The board has wanted to work toward accreditation, something Shaw said is often unattainable for many museums, but includes a process of best practices for the collection and can lead to financial and other benefits for the museum.
“It’s imperative that we follow what they call the continuum of excellence, which we’ve already started on,” said Shaw. “Really what it’s about is raising the bar and doing the things we need to do to Aberdeen’s museum as we rebuild it. I’d hate to think that we’re going to lower the bar when we have a chance to reset it.”
That process includes something called the museum assessment plan, or MAP, a list of guidelines for small- and medium-sized museums established by the American Alliance of Museums to strengthen operations and plan for the future. Shaw said going through the accreditation process, especially the MAP process, also opens the museum up to more grant opportunities.
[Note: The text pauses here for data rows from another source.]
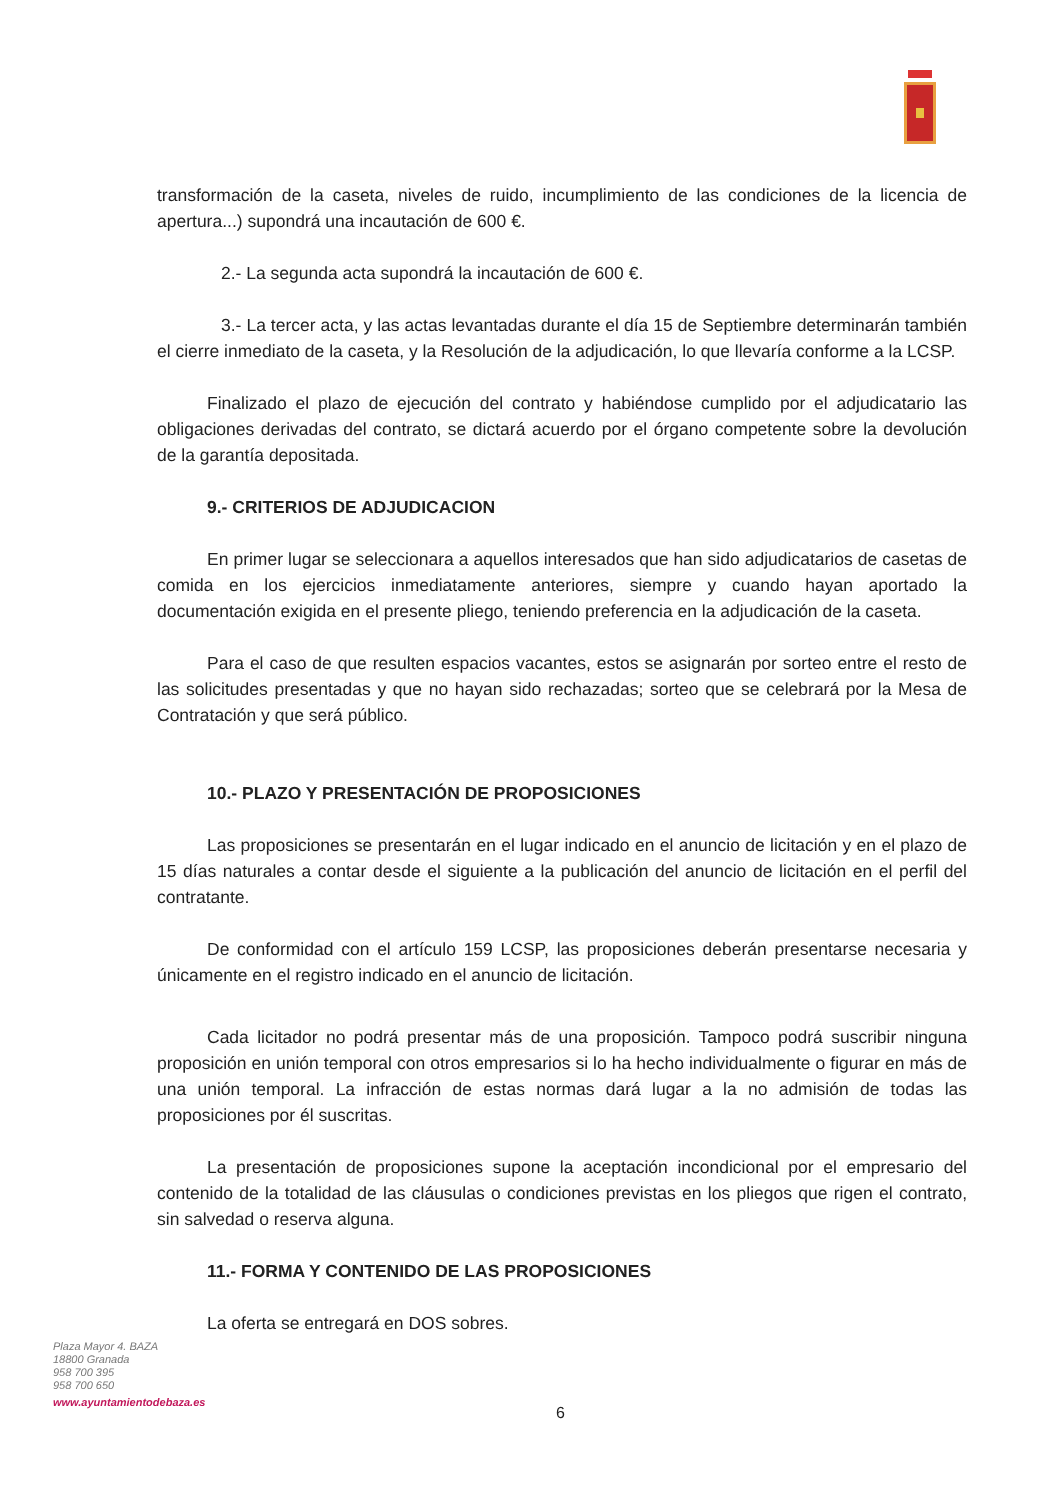transformación de la caseta, niveles de ruido, incumplimiento de las condiciones de la licencia de apertura...) supondrá una incautación de 600 €.
2.- La segunda acta supondrá la incautación de 600 €.
3.- La tercer acta, y las actas levantadas durante el día 15 de Septiembre determinarán también el cierre inmediato de la caseta, y la Resolución de la adjudicación, lo que llevaría conforme a la LCSP.
Finalizado el plazo de ejecución del contrato y habiéndose cumplido por el adjudicatario las obligaciones derivadas del contrato, se dictará acuerdo por el órgano competente sobre la devolución de la garantía depositada.
9.- CRITERIOS DE ADJUDICACION
En primer lugar se seleccionara a aquellos interesados que han sido adjudicatarios de casetas de comida en los ejercicios inmediatamente anteriores, siempre y cuando hayan aportado la documentación exigida en el presente pliego, teniendo preferencia en la adjudicación de la caseta.
Para el caso de que resulten espacios vacantes, estos se asignarán por sorteo entre el resto de las solicitudes presentadas y que no hayan sido rechazadas; sorteo que se celebrará por la Mesa de Contratación y que será público.
10.- PLAZO Y PRESENTACIÓN DE PROPOSICIONES
Las proposiciones se presentarán en el lugar indicado en el anuncio de licitación y en el plazo de 15 días naturales a contar desde el siguiente a la publicación del anuncio de licitación en el perfil del contratante.
De conformidad con el artículo 159 LCSP, las proposiciones deberán presentarse necesaria y únicamente en el registro indicado en el anuncio de licitación.
Cada licitador no podrá presentar más de una proposición. Tampoco podrá suscribir ninguna proposición en unión temporal con otros empresarios si lo ha hecho individualmente o figurar en más de una unión temporal. La infracción de estas normas dará lugar a la no admisión de todas las proposiciones por él suscritas.
La presentación de proposiciones supone la aceptación incondicional por el empresario del contenido de la totalidad de las cláusulas o condiciones previstas en los pliegos que rigen el contrato, sin salvedad o reserva alguna.
11.- FORMA Y CONTENIDO DE LAS PROPOSICIONES
La oferta se entregará en DOS sobres.
Plaza Mayor 4. BAZA
18800 Granada
958 700 395
958 700 650
www.ayuntamientodebaza.es
6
Most of the collection, stored in various locations after the fire, is now in the warehouse, minus the thousands of recovered pictures still at the Washington State Archives.
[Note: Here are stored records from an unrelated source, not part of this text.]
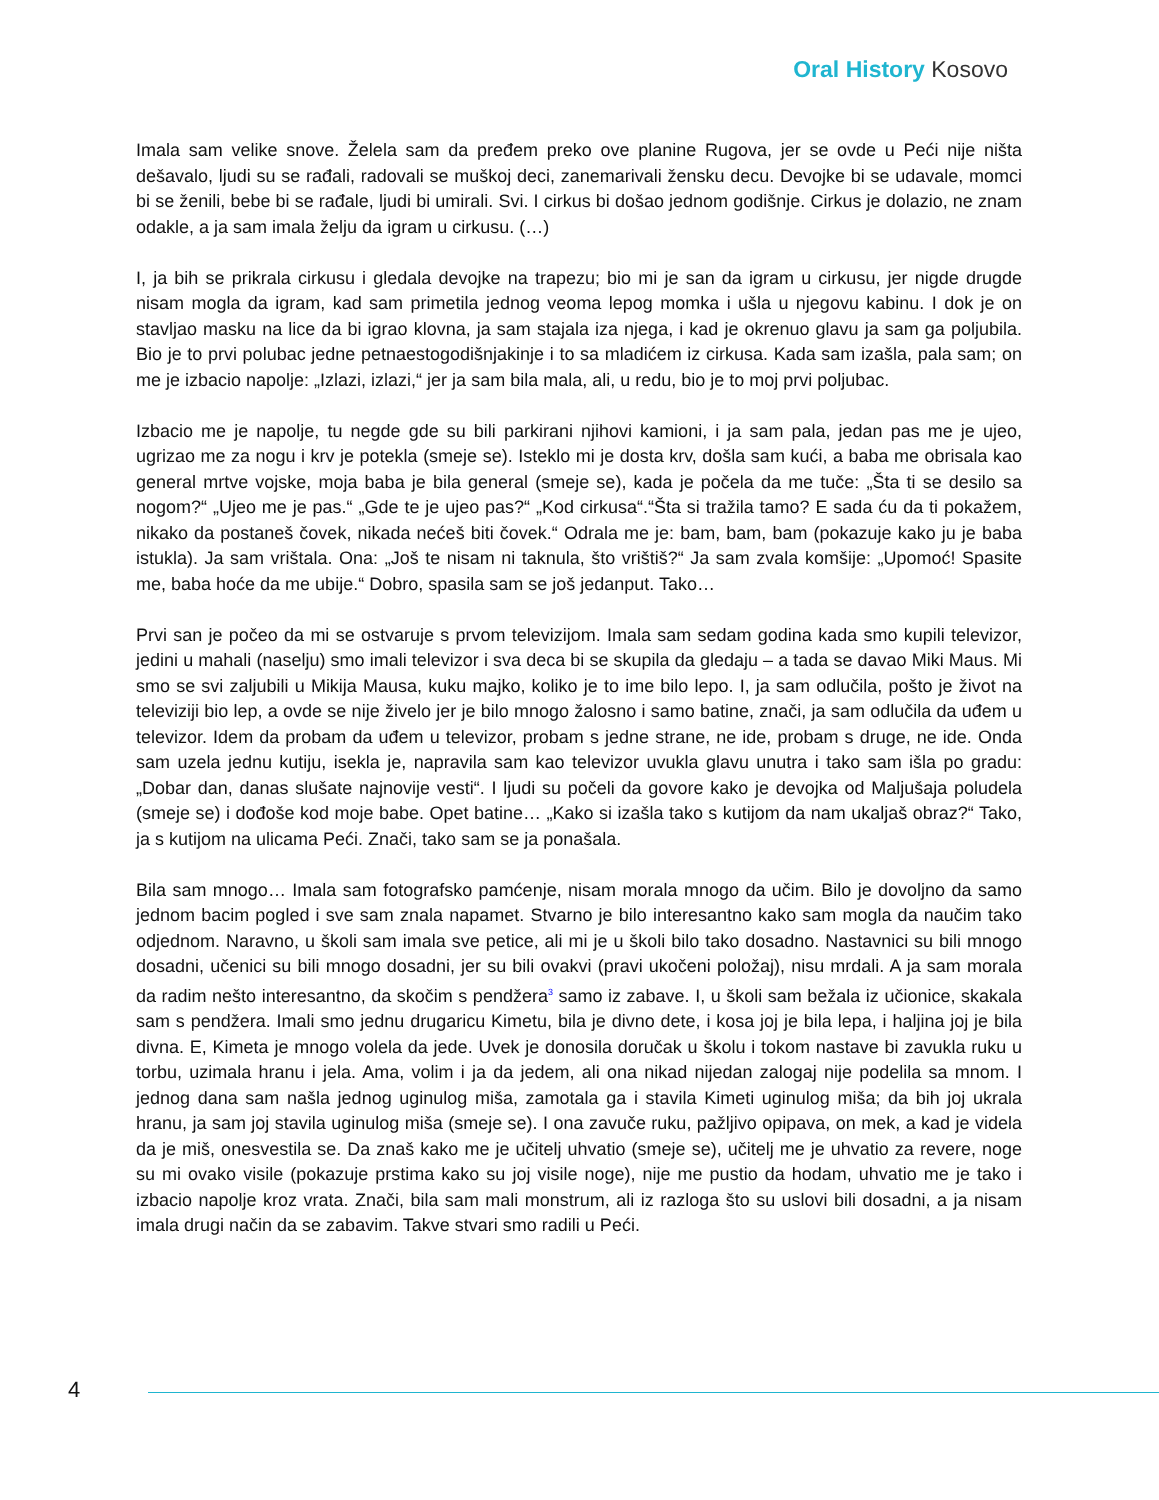Oral History Kosovo
Imala sam velike snove. Želela sam da pređem preko ove planine Rugova, jer se ovde u Peći nije ništa dešavalo, ljudi su se rađali, radovali se muškoj deci, zanemarivali žensku decu. Devojke bi se udavale, momci bi se ženili, bebe bi se rađale, ljudi bi umirali. Svi. I cirkus bi došao jednom godišnje. Cirkus je dolazio, ne znam odakle, a ja sam imala želju da igram u cirkusu. (…)
I, ja bih se prikrala cirkusu i gledala devojke na trapezu; bio mi je san da igram u cirkusu, jer nigde drugde nisam mogla da igram, kad sam primetila jednog veoma lepog momka i ušla u njegovu kabinu. I dok je on stavljao masku na lice da bi igrao klovna, ja sam stajala iza njega, i kad je okrenuo glavu ja sam ga poljubila. Bio je to prvi polubac jedne petnaestogodišnjakinje i to sa mladićem iz cirkusa. Kada sam izašla, pala sam; on me je izbacio napolje: „Izlazi, izlazi,“ jer ja sam bila mala, ali, u redu, bio je to moj prvi poljubac.
Izbacio me je napolje, tu negde gde su bili parkirani njihovi kamioni, i ja sam pala, jedan pas me je ujeo, ugrizao me za nogu i krv je potekla (smeje se). Isteklo mi je dosta krv, došla sam kući, a baba me obrisala kao general mrtve vojske, moja baba je bila general (smeje se), kada je počela da me tuče: „Šta ti se desilo sa nogom?“ „Ujeo me je pas.“ „Gde te je ujeo pas?“ „Kod cirkusa“.“Šta si tražila tamo? E sada ću da ti pokažem, nikako da postaneš čovek, nikada nećeš biti čovek.“ Odrala me je: bam, bam, bam (pokazuje kako ju je baba istukla). Ja sam vrištala. Ona: „Još te nisam ni taknula, što vrištiš?“ Ja sam zvala komšije: „Upomoć! Spasite me, baba hoće da me ubije.“ Dobro, spasila sam se još jedanput. Tako…
Prvi san je počeo da mi se ostvaruje s prvom televizijom. Imala sam sedam godina kada smo kupili televizor, jedini u mahali (naselju) smo imali televizor i sva deca bi se skupila da gledaju – a tada se davao Miki Maus. Mi smo se svi zaljubili u Mikija Mausa, kuku majko, koliko je to ime bilo lepo. I, ja sam odlučila, pošto je život na televiziji bio lep, a ovde se nije živelo jer je bilo mnogo žalosno i samo batine, znači, ja sam odlučila da uđem u televizor. Idem da probam da uđem u televizor, probam s jedne strane, ne ide, probam s druge, ne ide. Onda sam uzela jednu kutiju, isekla je, napravila sam kao televizor uvukla glavu unutra i tako sam išla po gradu: „Dobar dan, danas slušate najnovije vesti“. I ljudi su počeli da govore kako je devojka od Maljušaja poludela (smeje se) i dođoše kod moje babe. Opet batine… „Kako si izašla tako s kutijom da nam ukaljaš obraz?“ Tako, ja s kutijom na ulicama Peći. Znači, tako sam se ja ponašala.
Bila sam mnogo… Imala sam fotografsko pamćenje, nisam morala mnogo da učim. Bilo je dovoljno da samo jednom bacim pogled i sve sam znala napamet. Stvarno je bilo interesantno kako sam mogla da naučim tako odjednom. Naravno, u školi sam imala sve petice, ali mi je u školi bilo tako dosadno. Nastavnici su bili mnogo dosadni, učenici su bili mnogo dosadni, jer su bili ovakvi (pravi ukočeni položaj), nisu mrdali. A ja sam morala da radim nešto interesantno, da skočim s pendžera<sup>3</sup> samo iz zabave. I, u školi sam bežala iz učionice, skakala sam s pendžera. Imali smo jednu drugaricu Kimetu, bila je divno dete, i kosa joj je bila lepa, i haljina joj je bila divna. E, Kimeta je mnogo volela da jede. Uvek je donosila doručak u školu i tokom nastave bi zavukla ruku u torbu, uzimala hranu i jela. Ama, volim i ja da jedem, ali ona nikad nijedan zalogaj nije podelila sa mnom. I jednog dana sam našla jednog uginulog miša, zamotala ga i stavila Kimeti uginulog miša; da bih joj ukrala hranu, ja sam joj stavila uginulog miša (smeje se). I ona zavuče ruku, pažljivo opipava, on mek, a kad je videla da je miš, onesvestila se. Da znaš kako me je učitelj uhvatio (smeje se), učitelj me je uhvatio za revere, noge su mi ovako visile (pokazuje prstima kako su joj visile noge), nije me pustio da hodam, uhvatio me je tako i izbacio napolje kroz vrata. Znači, bila sam mali monstrum, ali iz razloga što su uslovi bili dosadni, a ja nisam imala drugi način da se zabavim. Takve stvari smo radili u Peći.
4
“The Washington State Archives jumped in right after the fire with our pictures,” said Donovan. “They got in and they cleaned and dried all the pictures that they salvaged from the basement.” They were not damaged by fire, but by the gallons of water used to douse the fire above them.
How many pictures? Donovan said there were 188 boxes at the archives.
“I was told there’s about 5,000 pictures,” but with negatives, glass plate negatives, etc., “there could be a lot more than 5,000, it could be as high as 10-15,000 pictures, and they couldn’t be in a safer place.” The last step for the photos will be re-wetting and drying them, then flattening them, “and then they can come back to Aberdeen.”